Es una pena que haya gente muerta en vida porque la ciencia no tiene horizonte alguno par ellos. Pienso esto porque dos filas delante de mí de este avión que cruza un océano como un murmullo de motores viaja un tipo vestido con un chándal negro. No me apostaría cien euros a que tiene pulso. Lo observo desde que ha entrado al avión resoplando, mirándolo todo con desdén, desprecio y cansancio. Se mueve entre las filas instalado en la queja y en la impaciencia como el agente secreto de una patria desesperada. Por un momento, en el duermevela de mediodías eternos, entre cambios horarios y madrugadas que no lo son, fantaseo con la idea de sentarme a su lado y contarle que le está ganando la carrera a atardecer, que aquello que se ve ahí abajo es una bola rellena de fuego que rota sobre trayectoria elíptica a miles de kilómetros por hora. O que el mar que sobrevolamos es una sopa de microorganismos y ballenas azotados de vez en cuando por tormentas y que debemos de haber dejado atrás la meseta Meteor, a dos mil kilómetros al sur de las Azores, una montaña submarina de 4.500 metros de altura que en algún momento asomó por la superficie. Que las probabilidades de que él esté allí arriba comiéndose una bandeja de puré de patata con carne picada, por pobre que sea el plato, es tan pequeña que el hecho de estar allí sentado impulsado a 980 kilómetros por hora camino del otro lado del mundo pertenece ya al terreno del milagro.

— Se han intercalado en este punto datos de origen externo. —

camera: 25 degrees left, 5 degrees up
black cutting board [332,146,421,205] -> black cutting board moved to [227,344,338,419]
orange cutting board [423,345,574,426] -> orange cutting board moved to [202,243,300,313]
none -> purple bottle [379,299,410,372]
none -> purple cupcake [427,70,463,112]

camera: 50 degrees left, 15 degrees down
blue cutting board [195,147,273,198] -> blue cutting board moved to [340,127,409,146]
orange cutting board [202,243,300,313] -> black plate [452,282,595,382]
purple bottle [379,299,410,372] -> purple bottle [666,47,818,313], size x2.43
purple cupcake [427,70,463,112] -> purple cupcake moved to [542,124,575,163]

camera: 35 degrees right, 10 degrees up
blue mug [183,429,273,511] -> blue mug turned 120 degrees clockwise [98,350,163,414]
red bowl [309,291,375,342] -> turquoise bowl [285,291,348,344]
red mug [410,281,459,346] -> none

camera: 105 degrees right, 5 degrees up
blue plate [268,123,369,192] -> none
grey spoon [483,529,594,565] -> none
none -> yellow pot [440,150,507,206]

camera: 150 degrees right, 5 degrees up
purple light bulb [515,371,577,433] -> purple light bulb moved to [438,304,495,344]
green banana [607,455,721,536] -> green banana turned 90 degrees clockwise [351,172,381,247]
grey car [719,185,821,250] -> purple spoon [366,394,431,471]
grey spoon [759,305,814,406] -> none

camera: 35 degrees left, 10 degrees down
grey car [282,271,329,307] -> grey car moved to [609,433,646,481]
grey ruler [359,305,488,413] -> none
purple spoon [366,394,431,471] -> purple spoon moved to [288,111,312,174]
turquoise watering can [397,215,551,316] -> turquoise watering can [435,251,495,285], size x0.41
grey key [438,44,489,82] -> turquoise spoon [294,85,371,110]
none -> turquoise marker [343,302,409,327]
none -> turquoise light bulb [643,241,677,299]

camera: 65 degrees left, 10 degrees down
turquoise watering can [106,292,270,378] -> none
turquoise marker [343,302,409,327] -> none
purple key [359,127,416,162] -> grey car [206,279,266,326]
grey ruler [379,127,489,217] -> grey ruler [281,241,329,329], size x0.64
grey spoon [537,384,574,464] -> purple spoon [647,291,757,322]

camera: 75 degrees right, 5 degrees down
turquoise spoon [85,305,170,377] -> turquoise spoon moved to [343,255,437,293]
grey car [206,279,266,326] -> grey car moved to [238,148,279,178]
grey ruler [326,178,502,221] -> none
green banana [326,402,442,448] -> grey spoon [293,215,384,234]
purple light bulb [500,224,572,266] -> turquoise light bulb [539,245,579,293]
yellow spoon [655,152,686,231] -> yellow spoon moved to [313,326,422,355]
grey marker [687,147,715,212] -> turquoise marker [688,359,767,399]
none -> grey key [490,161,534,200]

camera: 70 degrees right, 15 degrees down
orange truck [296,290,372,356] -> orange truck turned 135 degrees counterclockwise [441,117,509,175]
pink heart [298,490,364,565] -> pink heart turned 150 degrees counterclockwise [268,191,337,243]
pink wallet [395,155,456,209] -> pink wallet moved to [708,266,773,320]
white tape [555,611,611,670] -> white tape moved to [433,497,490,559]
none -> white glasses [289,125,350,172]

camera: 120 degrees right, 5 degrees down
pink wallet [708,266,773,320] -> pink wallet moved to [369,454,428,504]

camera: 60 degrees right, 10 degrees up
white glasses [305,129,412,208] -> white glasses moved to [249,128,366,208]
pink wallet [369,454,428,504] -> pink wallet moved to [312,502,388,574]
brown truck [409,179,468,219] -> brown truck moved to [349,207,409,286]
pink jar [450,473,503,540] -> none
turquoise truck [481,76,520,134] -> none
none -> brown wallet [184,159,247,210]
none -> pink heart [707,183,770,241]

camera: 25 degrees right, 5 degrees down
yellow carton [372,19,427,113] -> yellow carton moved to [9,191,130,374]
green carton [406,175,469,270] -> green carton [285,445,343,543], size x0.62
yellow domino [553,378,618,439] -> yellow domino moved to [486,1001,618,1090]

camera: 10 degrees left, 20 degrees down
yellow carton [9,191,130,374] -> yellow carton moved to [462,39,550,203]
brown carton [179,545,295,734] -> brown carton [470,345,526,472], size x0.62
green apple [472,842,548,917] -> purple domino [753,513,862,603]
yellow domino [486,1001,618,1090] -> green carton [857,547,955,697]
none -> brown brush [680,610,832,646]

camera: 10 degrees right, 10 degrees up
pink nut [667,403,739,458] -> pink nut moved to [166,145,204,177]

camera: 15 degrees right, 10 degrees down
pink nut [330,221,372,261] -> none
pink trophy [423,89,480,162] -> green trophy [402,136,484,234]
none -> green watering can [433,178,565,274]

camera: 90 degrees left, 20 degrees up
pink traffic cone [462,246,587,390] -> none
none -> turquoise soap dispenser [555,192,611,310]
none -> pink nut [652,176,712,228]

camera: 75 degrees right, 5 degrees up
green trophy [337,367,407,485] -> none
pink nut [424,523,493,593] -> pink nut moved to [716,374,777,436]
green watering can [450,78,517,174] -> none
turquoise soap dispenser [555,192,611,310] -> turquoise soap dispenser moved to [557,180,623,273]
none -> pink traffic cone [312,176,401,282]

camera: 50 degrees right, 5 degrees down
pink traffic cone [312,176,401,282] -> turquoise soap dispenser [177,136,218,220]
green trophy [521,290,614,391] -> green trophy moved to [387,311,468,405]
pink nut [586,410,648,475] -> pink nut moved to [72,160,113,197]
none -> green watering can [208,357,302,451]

Siempre encontré razones para la compasión en los que se jactan de venir de vuelta, de haberlo visto de todo y a todo le encuentran una pega. Mostrarse orgulloso de no esperar nada nuevo es tan estúpido como el tic tan español de celebrar la ignorancia propia. Quizás sea esa la clave de la inmortalidad: transitar en el convencimiento de que, bien mirado, respirar es una fiesta. La inocencia está infravalorada. Feliz día de los Inocentes.